When people carp about the high prices of drugs, the poster kids are often the biotech wonders that can cost tens of thousands of dollars a year.
Sure, a nifty new cancer medicine may be worth a lot of money to the person whose life it lengthens. But should the maker of drugs like those enjoy a price monopoly indefinitely?
Image by Andrew Ryzhkov via Wikimedia Commons
For biotech drugs – proteins produced by living cells – the answer in the United States has pretty much been yes because there’s no simple path for the Food and Drug Administration to approve generic versions of blockbusters such as Genentech’s Herceptin (annual cost: $48,000) or Johnson & Johnson’s Remicade (annual cost: $20,000).
As part of health reform, Congress is wrestling with rules to clear the way for so-called follow-on biologics. The main sticking point: how long should the inventor of a biotech medicine be protected from rivals?
The Wall Street Journal’s Alicia Mundy reports that the biotech industry appears to be getting its way, with extra protection that could last as long as 13½ years.
The lengthy protection period is being championed by the Senate health maven Ted Kennedy (D-Mass.) and is nearly twice as long as the seven years proposed by the White House. Others in Congress, including Sen. Chuck Schumer (D-N.Y.), have pushed for 5½ years.

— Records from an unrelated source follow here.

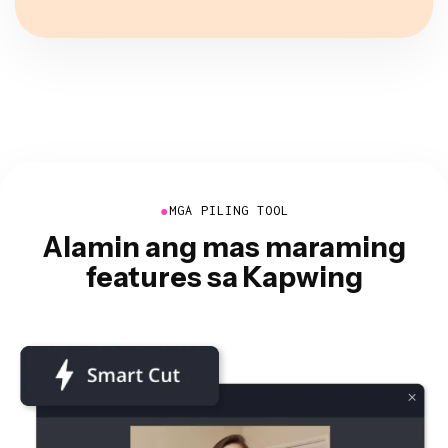
●
MGA PILING TOOL
Alamin ang mas maraming
features sa Kapwing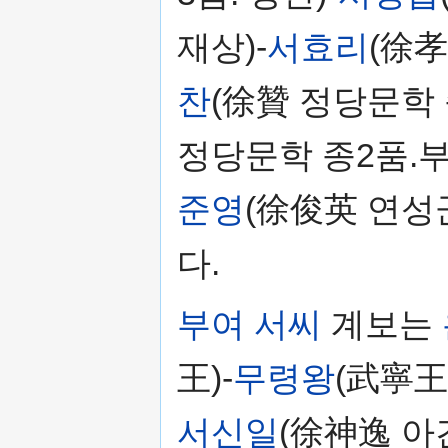
재상)-
서효리
(徐孝
찬
(徐贊 정당문학 
정당문학 종2품.부
준영
(徐俊英 연성
다.
부여 서씨
계보는
王)-
무령왕
(武寧王)
서신일
(徐神逸 아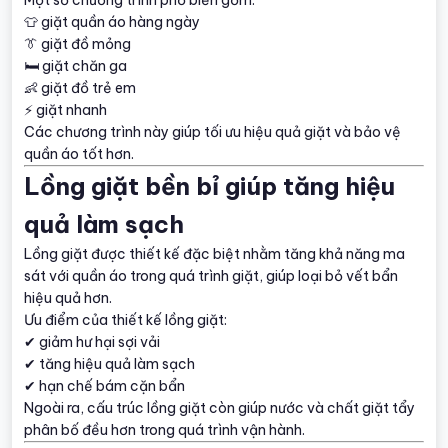
👕 giặt quần áo hàng ngày
👔 giặt đồ mỏng
🛏️ giặt chăn ga
👶 giặt đồ trẻ em
⚡ giặt nhanh
Các chương trình này giúp tối ưu hiệu quả giặt và bảo vệ
quần áo tốt hơn.
Lồng giặt bền bỉ giúp tăng hiệu
quả làm sạch
Lồng giặt được thiết kế đặc biệt nhằm tăng khả năng ma
sát với quần áo trong quá trình giặt, giúp loại bỏ vết bẩn
hiệu quả hơn.
Ưu điểm của thiết kế lồng giặt:
✔ giảm hư hại sợi vải
✔ tăng hiệu quả làm sạch
✔ hạn chế bám cặn bẩn
Ngoài ra, cấu trúc lồng giặt còn giúp nước và chất giặt tẩy
phân bố đều hơn trong quá trình vận hành.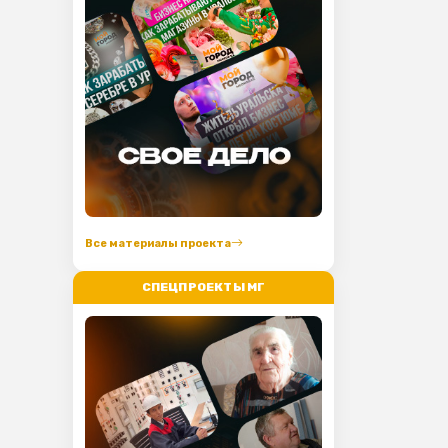
Все материалы проекта
СПЕЦПРОЕКТЫ МГ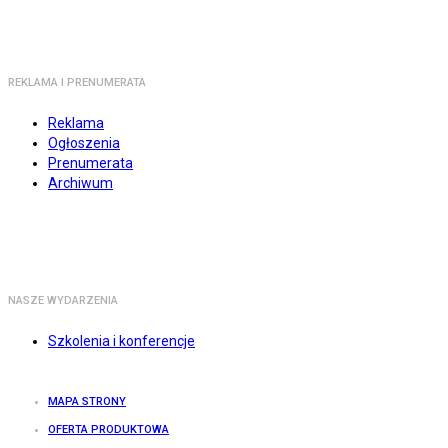
REKLAMA I PRENUMERATA
Reklama
Ogłoszenia
Prenumerata
Archiwum
NASZE WYDARZENIA
Szkolenia i konferencje
MAPA STRONY
OFERTA PRODUKTOWA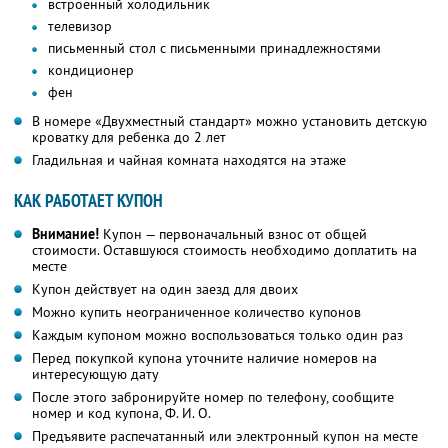
встроенный холодильник
телевизор
письменный стол с письменными принадлежностями
кондиционер
фен
В номере «Двухместный стандарт» можно установить детскую
кроватку для ребенка до 2 лет
Гладильная и чайная комната находятся на этаже
КАК РАБОТАЕТ КУПОН
Внимание!
Купон — первоначальный взнос от общей
стоимости. Оставшуюся стоимость необходимо доплатить на
месте
Купон действует на один заезд для двоих
Можно купить неограниченное количество купонов
Каждым купоном можно воспользоваться только один раз
Перед покупкой купона уточните наличие номеров на
интересующую дату
После этого забронируйте номер по телефону, сообщите
номер и код купона,
Ф. И. О.
Предъявите распечатанный или электронный купон на месте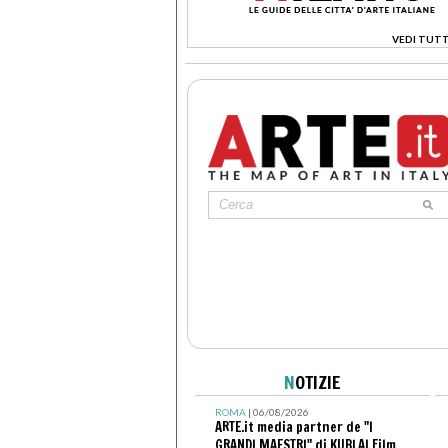
VEDI TUTT
>
N
OTIZIE
ROMA
| 06/08/2026
ARTE.it media partner de "I
GRANDI MAESTRI" di KUBLAI Film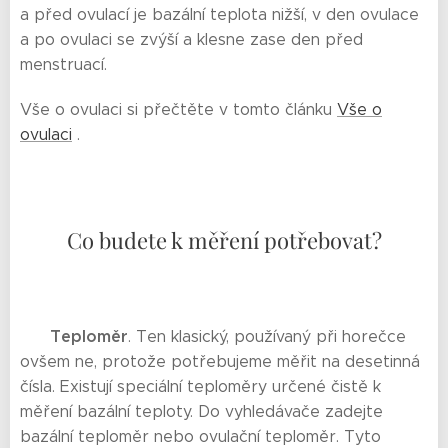
a před ovulací je bazální teplota nižší, v den ovulace
a po ovulaci se zvýší a klesne zase den před
menstruací.
Vše o ovulaci si přečtěte v tomto článku
Vše o
ovulaci
.
Co budete k měření potřebovat?
Teploměr
💠
. Ten klasický, používaný při horečce
ovšem ne, protože potřebujeme měřit na desetinná
čísla. Existují speciální teploměry určené čistě k
měření bazální teploty. Do vyhledávače zadejte
bazální teploměr nebo ovulační teploměr. Tyto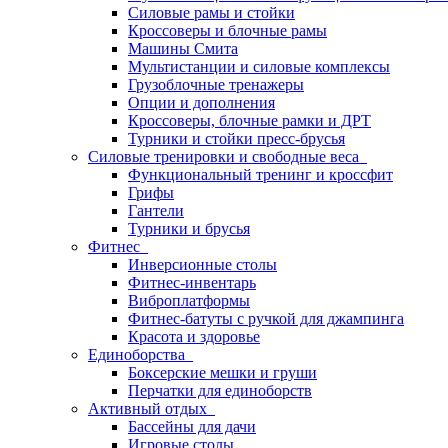
Силовые рамы и стойки
Кроссоверы и блочные рамы
Машины Смита
Мультистанции и силовые комплексы
Грузоблочные тренажеры
Опции и дополнения
Кроссоверы, блочные рамки и ДРТ
Турники и стойки пресс-брусья
Силовые тренировки и свободные веса
Функциональный тренинг и кроссфит
Грифы
Гантели
Турники и брусья
Фитнес
Инверсионные столы
Фитнес-инвентарь
Виброплатформы
Фитнес-батуты с ручкой для джампинга
Красота и здоровье
Единоборства
Боксерские мешки и груши
Перчатки для единоборств
Активный отдых
Бассейны для дачи
Игровые столы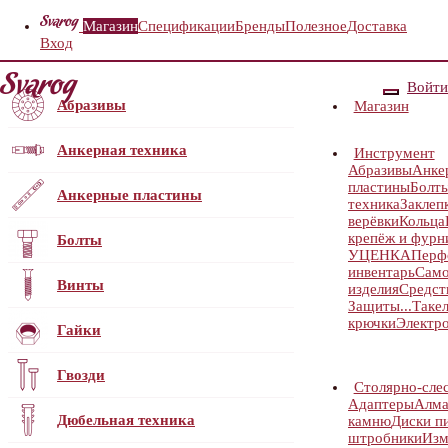
Магазин
Спецификации
Бренды
Полезное
Доставка
Вход
Войти
Абразивы
Магазин
Анкерная техника
Инструмент
Абразивы
Анке
пластины
Болт
Анкерные пластины
техника
Заклеп
верёвки
Кольца
крепёж и фурн
Болты
УЦЕНКА
Перф
инвентарь
Само
Винты
изделия
Средст
Защиты...
Таке
крючки
Электр
Гайки
Гвозди
Столярно-сле
Адаптеры
Алма
Дюбельная техника
камню
Диски п
штробники
Изм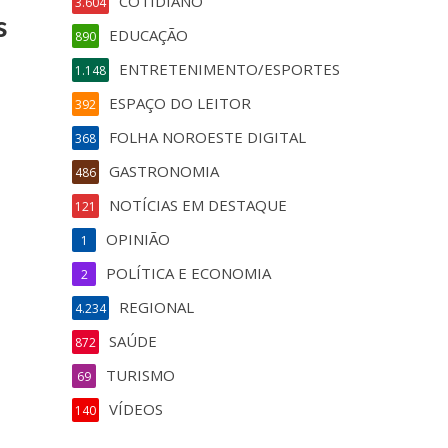
COTIDIANO
3.604
s
EDUCAÇÃO
890
ENTRETENIMENTO/ESPORTES
1.148
ESPAÇO DO LEITOR
392
FOLHA NOROESTE DIGITAL
368
GASTRONOMIA
486
NOTÍCIAS EM DESTAQUE
121
OPINIÃO
1
POLÍTICA E ECONOMIA
2
REGIONAL
4.234
SAÚDE
872
TURISMO
69
VÍDEOS
140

Why does the number matter so much? Competition. The Federal Trade Commission concluded in a recent report that protection lasting 12 to 14 years “is unnecessary to promote innovation” and would inhibit the introduction of more biotech options at lower prices.
In a win for the biotech industry, the Senate’s Health, Education, Labor and Pensions Committee voted 16-7 to protect biotech medicines from generic competition for 12 years. The term could still be changed by the full Senate or in negotiations with the House.